[INPUT DATA]

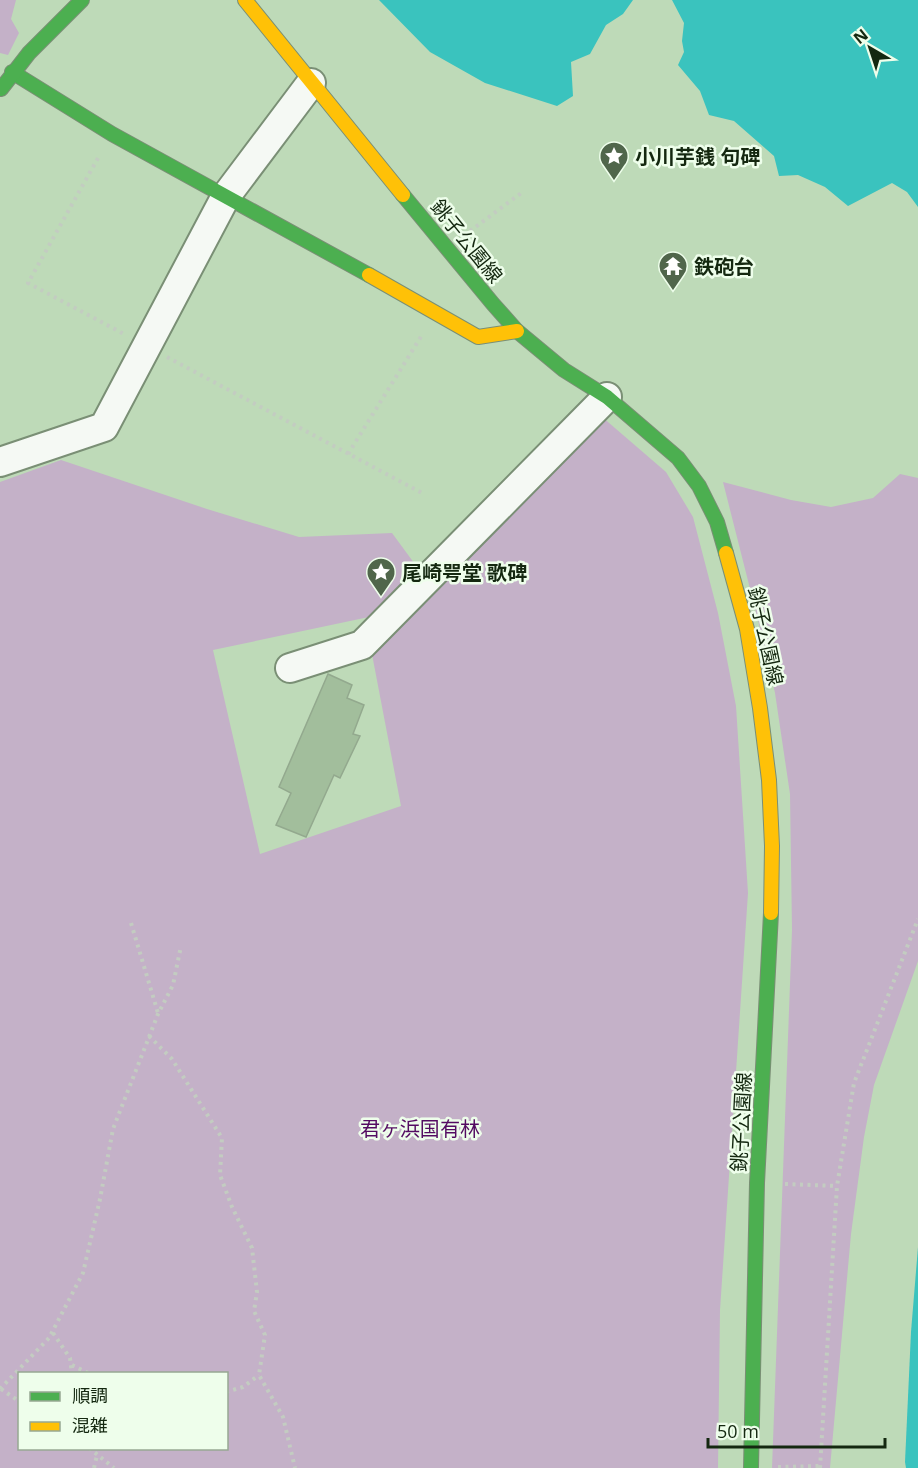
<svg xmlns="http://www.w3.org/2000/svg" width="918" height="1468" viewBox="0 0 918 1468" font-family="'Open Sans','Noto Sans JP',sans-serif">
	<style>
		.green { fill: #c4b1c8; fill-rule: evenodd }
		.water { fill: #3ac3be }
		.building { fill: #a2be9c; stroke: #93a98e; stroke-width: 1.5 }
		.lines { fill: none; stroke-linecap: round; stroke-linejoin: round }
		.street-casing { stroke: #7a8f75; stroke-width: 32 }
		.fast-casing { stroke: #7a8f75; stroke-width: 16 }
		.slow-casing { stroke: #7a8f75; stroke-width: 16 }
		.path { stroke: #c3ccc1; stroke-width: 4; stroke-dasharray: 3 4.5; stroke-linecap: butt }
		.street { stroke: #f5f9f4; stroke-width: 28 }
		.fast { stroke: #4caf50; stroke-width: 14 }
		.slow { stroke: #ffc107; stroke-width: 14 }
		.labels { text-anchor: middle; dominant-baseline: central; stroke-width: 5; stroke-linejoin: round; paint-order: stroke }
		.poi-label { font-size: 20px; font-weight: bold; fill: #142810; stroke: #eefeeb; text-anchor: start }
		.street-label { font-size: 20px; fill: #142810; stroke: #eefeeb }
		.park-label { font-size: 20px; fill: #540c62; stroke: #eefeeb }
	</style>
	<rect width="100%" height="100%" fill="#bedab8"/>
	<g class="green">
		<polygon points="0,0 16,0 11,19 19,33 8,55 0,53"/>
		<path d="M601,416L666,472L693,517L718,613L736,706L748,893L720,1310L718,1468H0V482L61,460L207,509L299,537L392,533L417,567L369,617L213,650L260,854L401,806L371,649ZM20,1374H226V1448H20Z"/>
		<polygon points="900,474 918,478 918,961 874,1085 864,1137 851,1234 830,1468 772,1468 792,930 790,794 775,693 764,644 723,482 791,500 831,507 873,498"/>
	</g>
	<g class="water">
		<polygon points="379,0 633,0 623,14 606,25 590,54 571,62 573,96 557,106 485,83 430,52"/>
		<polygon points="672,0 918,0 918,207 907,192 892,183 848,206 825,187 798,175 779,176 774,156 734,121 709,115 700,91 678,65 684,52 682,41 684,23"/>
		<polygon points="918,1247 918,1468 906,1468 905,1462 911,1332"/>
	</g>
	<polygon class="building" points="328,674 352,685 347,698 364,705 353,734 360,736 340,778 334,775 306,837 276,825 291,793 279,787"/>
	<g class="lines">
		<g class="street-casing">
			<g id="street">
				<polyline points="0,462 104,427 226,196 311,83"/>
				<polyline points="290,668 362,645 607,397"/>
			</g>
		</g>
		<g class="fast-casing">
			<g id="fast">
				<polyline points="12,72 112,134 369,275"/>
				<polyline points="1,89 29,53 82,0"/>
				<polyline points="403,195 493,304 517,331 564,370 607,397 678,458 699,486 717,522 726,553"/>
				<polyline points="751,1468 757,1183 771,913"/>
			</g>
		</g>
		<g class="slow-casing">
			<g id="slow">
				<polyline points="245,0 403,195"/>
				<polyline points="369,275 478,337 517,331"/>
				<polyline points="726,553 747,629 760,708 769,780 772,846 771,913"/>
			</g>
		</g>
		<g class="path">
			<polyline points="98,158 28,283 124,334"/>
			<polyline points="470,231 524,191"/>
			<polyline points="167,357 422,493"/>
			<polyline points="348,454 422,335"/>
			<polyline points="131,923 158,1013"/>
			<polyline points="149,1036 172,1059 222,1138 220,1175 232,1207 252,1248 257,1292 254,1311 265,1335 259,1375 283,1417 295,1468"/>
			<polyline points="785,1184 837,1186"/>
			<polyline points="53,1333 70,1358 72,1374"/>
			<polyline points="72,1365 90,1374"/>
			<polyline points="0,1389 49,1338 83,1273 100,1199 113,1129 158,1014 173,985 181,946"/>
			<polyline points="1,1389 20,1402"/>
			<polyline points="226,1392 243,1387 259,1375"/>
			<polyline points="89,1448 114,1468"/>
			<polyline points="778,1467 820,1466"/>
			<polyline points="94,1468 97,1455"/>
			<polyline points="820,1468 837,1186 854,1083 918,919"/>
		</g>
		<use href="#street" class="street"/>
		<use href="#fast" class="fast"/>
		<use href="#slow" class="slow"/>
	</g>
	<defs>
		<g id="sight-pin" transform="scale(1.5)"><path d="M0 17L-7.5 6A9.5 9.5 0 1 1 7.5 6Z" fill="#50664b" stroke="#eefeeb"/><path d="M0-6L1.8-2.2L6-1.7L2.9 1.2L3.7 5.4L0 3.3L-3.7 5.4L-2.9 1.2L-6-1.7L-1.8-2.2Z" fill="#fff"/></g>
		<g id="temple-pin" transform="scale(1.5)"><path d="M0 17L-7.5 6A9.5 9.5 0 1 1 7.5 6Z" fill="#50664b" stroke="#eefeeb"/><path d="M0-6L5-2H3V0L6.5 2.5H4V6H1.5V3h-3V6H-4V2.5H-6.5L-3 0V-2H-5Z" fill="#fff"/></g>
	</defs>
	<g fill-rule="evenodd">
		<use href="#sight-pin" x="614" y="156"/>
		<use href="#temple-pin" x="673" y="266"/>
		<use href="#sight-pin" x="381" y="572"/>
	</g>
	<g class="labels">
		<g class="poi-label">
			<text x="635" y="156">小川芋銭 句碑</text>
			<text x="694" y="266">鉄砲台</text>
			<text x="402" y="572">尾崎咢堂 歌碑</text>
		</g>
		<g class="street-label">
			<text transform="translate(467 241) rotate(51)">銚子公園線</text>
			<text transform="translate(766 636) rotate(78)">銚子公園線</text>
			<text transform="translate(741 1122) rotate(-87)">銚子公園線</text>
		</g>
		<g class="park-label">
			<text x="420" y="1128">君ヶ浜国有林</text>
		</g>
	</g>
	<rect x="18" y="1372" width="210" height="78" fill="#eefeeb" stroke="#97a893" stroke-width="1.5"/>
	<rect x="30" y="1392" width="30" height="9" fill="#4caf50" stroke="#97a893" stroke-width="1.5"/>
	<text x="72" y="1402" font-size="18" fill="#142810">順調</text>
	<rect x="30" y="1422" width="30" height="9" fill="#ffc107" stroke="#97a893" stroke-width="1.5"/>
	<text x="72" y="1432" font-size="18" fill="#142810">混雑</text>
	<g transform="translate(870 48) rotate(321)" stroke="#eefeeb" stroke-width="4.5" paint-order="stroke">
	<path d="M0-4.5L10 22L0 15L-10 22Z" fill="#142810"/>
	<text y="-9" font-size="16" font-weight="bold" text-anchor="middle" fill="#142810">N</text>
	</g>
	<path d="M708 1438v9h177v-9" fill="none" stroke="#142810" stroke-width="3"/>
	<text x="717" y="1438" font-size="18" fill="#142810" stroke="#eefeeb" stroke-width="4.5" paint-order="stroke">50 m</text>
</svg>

[/INPUT DATA]

▶ INSTRUCTIONS TO FOLLOW: The entries are to be restated word for word, and no picture should appear in the copy.

▶ THE ANSWER:
<svg xmlns="http://www.w3.org/2000/svg" width="918" height="1468" viewBox="0 0 918 1468" font-family="'Open Sans','Noto Sans JP',sans-serif">
	<style>
		.green { fill: #c4b1c8; fill-rule: evenodd }
		.water { fill: #3ac3be }
		.building { fill: #a2be9c; stroke: #93a98e; stroke-width: 1.5 }
		.lines { fill: none; stroke-linecap: round; stroke-linejoin: round }
		.street-casing { stroke: #7a8f75; stroke-width: 32 }
		.fast-casing { stroke: #7a8f75; stroke-width: 16 }
		.slow-casing { stroke: #7a8f75; stroke-width: 16 }
		.path { stroke: #c3ccc1; stroke-width: 4; stroke-dasharray: 3 4.5; stroke-linecap: butt }
		.street { stroke: #f5f9f4; stroke-width: 28 }
		.fast { stroke: #4caf50; stroke-width: 14 }
		.slow { stroke: #ffc107; stroke-width: 14 }
		.labels { text-anchor: middle; dominant-baseline: central; stroke-width: 5; stroke-linejoin: round; paint-order: stroke }
		.poi-label { font-size: 20px; font-weight: bold; fill: #142810; stroke: #eefeeb; text-anchor: start }
		.street-label { font-size: 20px; fill: #142810; stroke: #eefeeb }
		.park-label { font-size: 20px; fill: #540c62; stroke: #eefeeb }
	</style>
	<rect width="100%" height="100%" fill="#bedab8"/>
	<g class="green">
		<polygon points="0,0 16,0 11,19 19,33 8,55 0,53"/>
		<path d="M601,416L666,472L693,517L718,613L736,706L748,893L720,1310L718,1468H0V482L61,460L207,509L299,537L392,533L417,567L369,617L213,650L260,854L401,806L371,649ZM20,1374H226V1448H20Z"/>
		<polygon points="900,474 918,478 918,961 874,1085 864,1137 851,1234 830,1468 772,1468 792,930 790,794 775,693 764,644 723,482 791,500 831,507 873,498"/>
	</g>
	<g class="water">
		<polygon points="379,0 633,0 623,14 606,25 590,54 571,62 573,96 557,106 485,83 430,52"/>
		<polygon points="672,0 918,0 918,207 907,192 892,183 848,206 825,187 798,175 779,176 774,156 734,121 709,115 700,91 678,65 684,52 682,41 684,23"/>
		<polygon points="918,1247 918,1468 906,1468 905,1462 911,1332"/>
	</g>
	<polygon class="building" points="328,674 352,685 347,698 364,705 353,734 360,736 340,778 334,775 306,837 276,825 291,793 279,787"/>
	<g class="lines">
		<g class="street-casing">
			<g id="street">
				<polyline points="0,462 104,427 226,196 311,83"/>
				<polyline points="290,668 362,645 607,397"/>
			</g>
		</g>
		<g class="fast-casing">
			<g id="fast">
				<polyline points="12,72 112,134 369,275"/>
				<polyline points="1,89 29,53 82,0"/>
				<polyline points="403,195 493,304 517,331 564,370 607,397 678,458 699,486 717,522 726,553"/>
				<polyline points="751,1468 757,1183 771,913"/>
			</g>
		</g>
		<g class="slow-casing">
			<g id="slow">
				<polyline points="245,0 403,195"/>
				<polyline points="369,275 478,337 517,331"/>
				<polyline points="726,553 747,629 760,708 769,780 772,846 771,913"/>
			</g>
		</g>
		<g class="path">
			<polyline points="98,158 28,283 124,334"/>
			<polyline points="470,231 524,191"/>
			<polyline points="167,357 422,493"/>
			<polyline points="348,454 422,335"/>
			<polyline points="131,923 158,1013"/>
			<polyline points="149,1036 172,1059 222,1138 220,1175 232,1207 252,1248 257,1292 254,1311 265,1335 259,1375 283,1417 295,1468"/>
			<polyline points="785,1184 837,1186"/>
			<polyline points="53,1333 70,1358 72,1374"/>
			<polyline points="72,1365 90,1374"/>
			<polyline points="0,1389 49,1338 83,1273 100,1199 113,1129 158,1014 173,985 181,946"/>
			<polyline points="1,1389 20,1402"/>
			<polyline points="226,1392 243,1387 259,1375"/>
			<polyline points="89,1448 114,1468"/>
			<polyline points="778,1467 820,1466"/>
			<polyline points="94,1468 97,1455"/>
			<polyline points="820,1468 837,1186 854,1083 918,919"/>
		</g>
		<use href="#street" class="street"/>
		<use href="#fast" class="fast"/>
		<use href="#slow" class="slow"/>
	</g>
	<defs>
		<g id="sight-pin" transform="scale(1.5)"><path d="M0 17L-7.5 6A9.5 9.5 0 1 1 7.5 6Z" fill="#50664b" stroke="#eefeeb"/><path d="M0-6L1.8-2.2L6-1.7L2.9 1.2L3.7 5.4L0 3.3L-3.7 5.4L-2.9 1.2L-6-1.7L-1.8-2.2Z" fill="#fff"/></g>
		<g id="temple-pin" transform="scale(1.5)"><path d="M0 17L-7.5 6A9.5 9.5 0 1 1 7.5 6Z" fill="#50664b" stroke="#eefeeb"/><path d="M0-6L5-2H3V0L6.5 2.5H4V6H1.5V3h-3V6H-4V2.5H-6.5L-3 0V-2H-5Z" fill="#fff"/></g>
	</defs>
	<g fill-rule="evenodd">
		<use href="#sight-pin" x="614" y="156"/>
		<use href="#temple-pin" x="673" y="266"/>
		<use href="#sight-pin" x="381" y="572"/>
	</g>
	<g class="labels">
		<g class="poi-label">
			<text x="635" y="156">小川芋銭 句碑</text>
			<text x="694" y="266">鉄砲台</text>
			<text x="402" y="572">尾崎咢堂 歌碑</text>
		</g>
		<g class="street-label">
			<text transform="translate(467 241) rotate(51)">銚子公園線</text>
			<text transform="translate(766 636) rotate(78)">銚子公園線</text>
			<text transform="translate(741 1122) rotate(-87)">銚子公園線</text>
		</g>
		<g class="park-label">
			<text x="420" y="1128">君ヶ浜国有林</text>
		</g>
	</g>
	<rect x="18" y="1372" width="210" height="78" fill="#eefeeb" stroke="#97a893" stroke-width="1.5"/>
	<rect x="30" y="1392" width="30" height="9" fill="#4caf50" stroke="#97a893" stroke-width="1.5"/>
	<text x="72" y="1402" font-size="18" fill="#142810">順調</text>
	<rect x="30" y="1422" width="30" height="9" fill="#ffc107" stroke="#97a893" stroke-width="1.5"/>
	<text x="72" y="1432" font-size="18" fill="#142810">混雑</text>
	<g transform="translate(870 48) rotate(321)" stroke="#eefeeb" stroke-width="4.5" paint-order="stroke">
	<path d="M0-4.5L10 22L0 15L-10 22Z" fill="#142810"/>
	<text y="-9" font-size="16" font-weight="bold" text-anchor="middle" fill="#142810">N</text>
	</g>
	<path d="M708 1438v9h177v-9" fill="none" stroke="#142810" stroke-width="3"/>
	<text x="717" y="1438" font-size="18" fill="#142810" stroke="#eefeeb" stroke-width="4.5" paint-order="stroke">50 m</text>
</svg>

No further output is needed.